What the exercise asks: Look through the records below for the line holding "ring mcp: (136, 159)". Write it out exactly, with each following line through the line holding "ring mcp: (237, 189)".

Raw data:
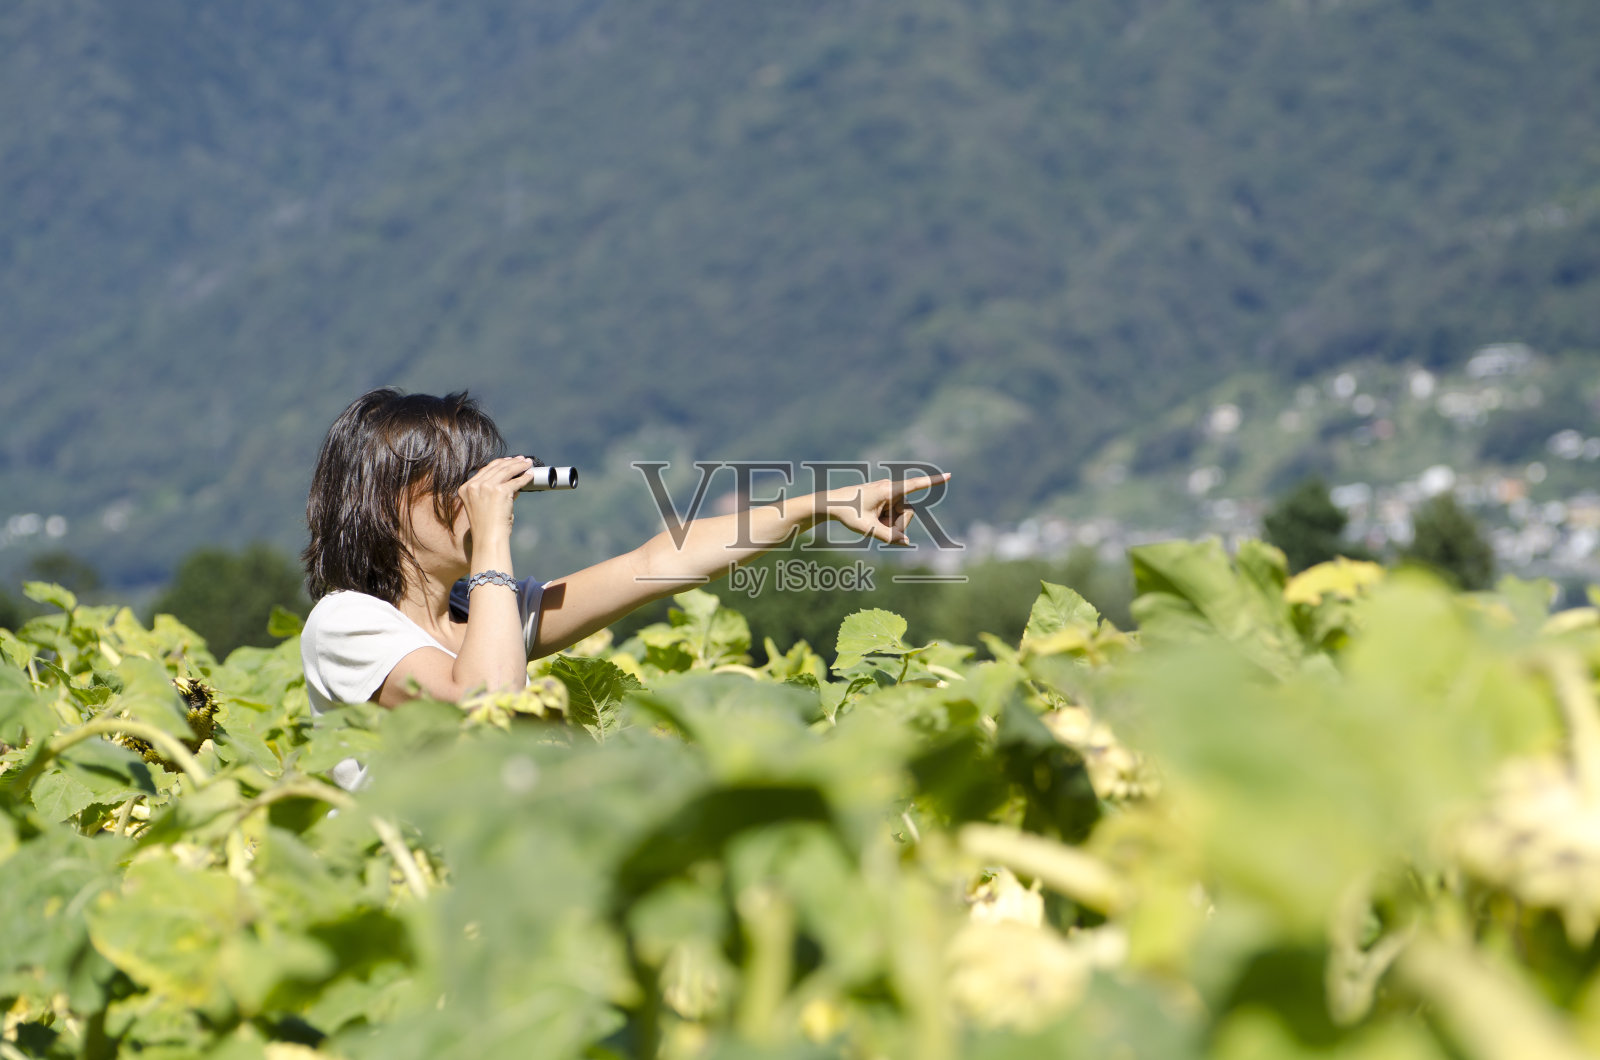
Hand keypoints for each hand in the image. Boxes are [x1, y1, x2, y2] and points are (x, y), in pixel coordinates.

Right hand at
==
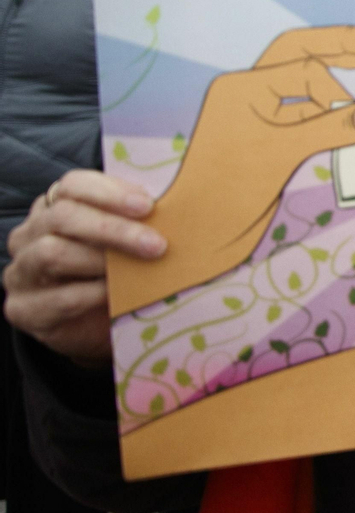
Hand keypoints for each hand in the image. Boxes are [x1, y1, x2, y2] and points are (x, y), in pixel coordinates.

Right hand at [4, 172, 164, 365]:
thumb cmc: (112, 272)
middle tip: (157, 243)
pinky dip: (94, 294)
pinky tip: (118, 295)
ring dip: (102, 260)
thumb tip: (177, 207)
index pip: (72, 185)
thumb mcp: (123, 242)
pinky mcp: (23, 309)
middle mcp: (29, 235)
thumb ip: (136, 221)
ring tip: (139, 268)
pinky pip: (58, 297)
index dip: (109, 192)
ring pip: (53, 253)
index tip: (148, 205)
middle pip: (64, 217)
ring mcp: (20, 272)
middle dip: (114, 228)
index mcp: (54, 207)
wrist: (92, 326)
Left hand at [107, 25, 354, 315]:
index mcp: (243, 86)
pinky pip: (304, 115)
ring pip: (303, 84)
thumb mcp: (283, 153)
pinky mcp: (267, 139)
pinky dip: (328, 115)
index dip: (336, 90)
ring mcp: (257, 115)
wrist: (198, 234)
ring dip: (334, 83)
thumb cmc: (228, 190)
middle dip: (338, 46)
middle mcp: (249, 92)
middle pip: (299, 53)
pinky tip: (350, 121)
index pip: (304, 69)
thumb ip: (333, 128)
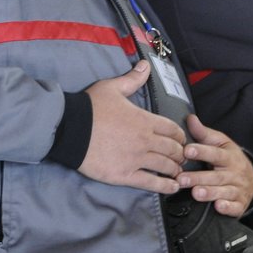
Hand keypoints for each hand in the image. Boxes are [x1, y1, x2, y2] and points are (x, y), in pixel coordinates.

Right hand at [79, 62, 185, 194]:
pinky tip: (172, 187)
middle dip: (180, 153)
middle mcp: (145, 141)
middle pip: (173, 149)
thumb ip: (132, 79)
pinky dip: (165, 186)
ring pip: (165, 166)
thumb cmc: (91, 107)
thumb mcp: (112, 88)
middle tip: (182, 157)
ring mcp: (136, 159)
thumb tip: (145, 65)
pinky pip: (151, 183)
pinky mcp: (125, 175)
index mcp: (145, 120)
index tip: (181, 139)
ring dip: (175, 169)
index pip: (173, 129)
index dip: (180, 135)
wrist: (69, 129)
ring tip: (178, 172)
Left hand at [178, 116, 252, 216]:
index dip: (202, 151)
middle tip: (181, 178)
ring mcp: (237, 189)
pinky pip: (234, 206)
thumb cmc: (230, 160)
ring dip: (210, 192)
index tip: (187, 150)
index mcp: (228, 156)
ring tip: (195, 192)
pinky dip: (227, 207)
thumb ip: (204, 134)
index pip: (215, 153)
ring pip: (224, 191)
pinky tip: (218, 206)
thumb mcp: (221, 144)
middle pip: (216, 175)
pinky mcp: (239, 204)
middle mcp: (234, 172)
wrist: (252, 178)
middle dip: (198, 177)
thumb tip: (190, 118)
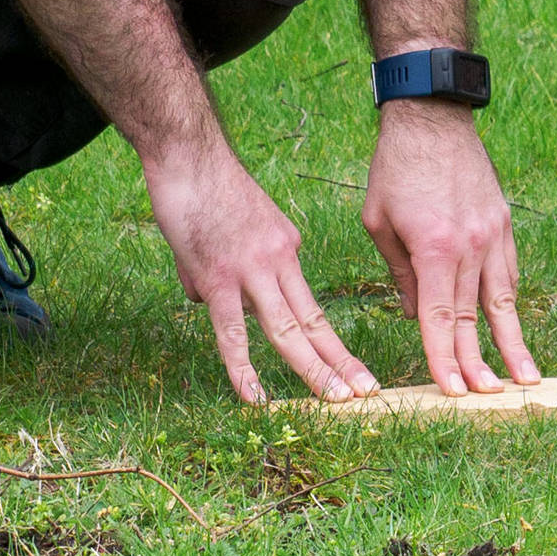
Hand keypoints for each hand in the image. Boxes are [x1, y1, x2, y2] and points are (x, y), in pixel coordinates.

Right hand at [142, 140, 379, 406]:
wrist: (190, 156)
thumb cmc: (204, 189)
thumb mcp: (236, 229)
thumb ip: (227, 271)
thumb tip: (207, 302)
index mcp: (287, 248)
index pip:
---
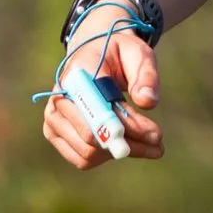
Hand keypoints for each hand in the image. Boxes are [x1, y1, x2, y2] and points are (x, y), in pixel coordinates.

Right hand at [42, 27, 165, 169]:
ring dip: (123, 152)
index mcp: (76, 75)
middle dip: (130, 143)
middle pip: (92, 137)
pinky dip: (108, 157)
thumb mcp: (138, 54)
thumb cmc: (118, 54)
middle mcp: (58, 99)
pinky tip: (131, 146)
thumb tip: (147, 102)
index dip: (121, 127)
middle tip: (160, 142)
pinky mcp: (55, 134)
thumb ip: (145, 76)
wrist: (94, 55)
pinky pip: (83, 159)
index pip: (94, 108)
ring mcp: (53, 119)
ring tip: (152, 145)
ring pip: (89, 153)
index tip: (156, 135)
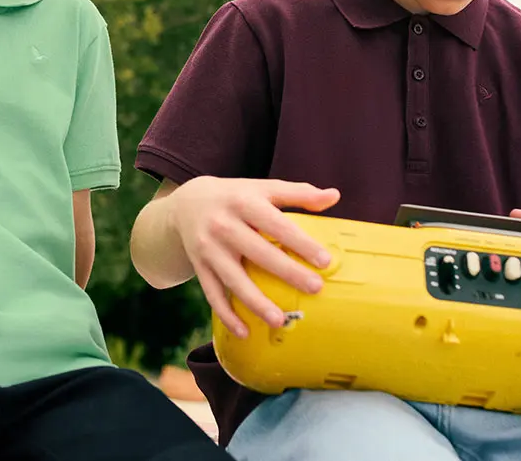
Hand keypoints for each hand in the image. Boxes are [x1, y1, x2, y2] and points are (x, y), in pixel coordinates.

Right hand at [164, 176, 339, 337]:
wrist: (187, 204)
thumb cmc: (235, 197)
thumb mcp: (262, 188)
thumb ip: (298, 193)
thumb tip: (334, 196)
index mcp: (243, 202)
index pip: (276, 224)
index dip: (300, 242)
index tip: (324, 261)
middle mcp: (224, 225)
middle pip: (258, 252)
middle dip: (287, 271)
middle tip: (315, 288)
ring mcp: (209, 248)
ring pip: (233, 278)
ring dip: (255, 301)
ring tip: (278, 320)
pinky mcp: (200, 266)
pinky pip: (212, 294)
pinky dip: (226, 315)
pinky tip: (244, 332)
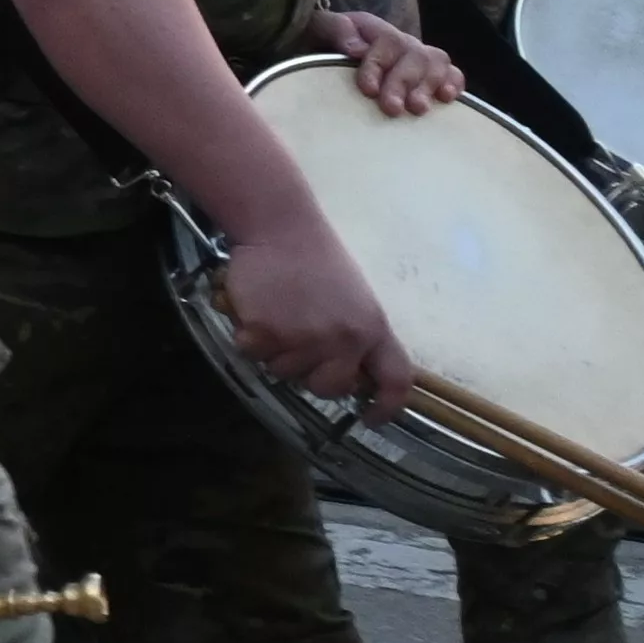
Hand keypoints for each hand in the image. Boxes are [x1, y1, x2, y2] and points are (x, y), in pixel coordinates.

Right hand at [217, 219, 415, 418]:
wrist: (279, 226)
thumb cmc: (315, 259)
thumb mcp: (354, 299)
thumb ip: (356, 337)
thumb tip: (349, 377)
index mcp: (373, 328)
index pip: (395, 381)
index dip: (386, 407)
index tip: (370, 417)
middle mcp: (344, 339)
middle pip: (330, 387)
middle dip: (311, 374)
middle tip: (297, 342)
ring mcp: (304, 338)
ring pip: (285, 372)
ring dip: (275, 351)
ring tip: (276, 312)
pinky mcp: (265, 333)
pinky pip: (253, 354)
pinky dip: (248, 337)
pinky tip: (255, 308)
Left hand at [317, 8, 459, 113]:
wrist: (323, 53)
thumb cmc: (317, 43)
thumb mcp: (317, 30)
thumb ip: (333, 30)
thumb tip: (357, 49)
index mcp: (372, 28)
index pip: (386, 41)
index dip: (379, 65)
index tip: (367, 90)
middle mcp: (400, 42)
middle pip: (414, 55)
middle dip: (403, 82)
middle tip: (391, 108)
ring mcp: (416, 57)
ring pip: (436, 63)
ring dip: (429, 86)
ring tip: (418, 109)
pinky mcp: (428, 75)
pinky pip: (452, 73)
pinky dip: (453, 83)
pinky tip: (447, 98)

Exercise result:
ring mcp: (136, 159)
thumb tip: (145, 65)
pinky pip: (151, 183)
pinky mcp: (125, 175)
index mcp: (145, 120)
index tip: (181, 139)
ring dip: (175, 169)
index pip: (173, 129)
index dip: (180, 135)
wrist: (69, 129)
ring tip: (178, 172)
Left hand at [178, 116, 252, 216]:
index dip: (202, 151)
middle tip: (181, 178)
ring mcp: (237, 189)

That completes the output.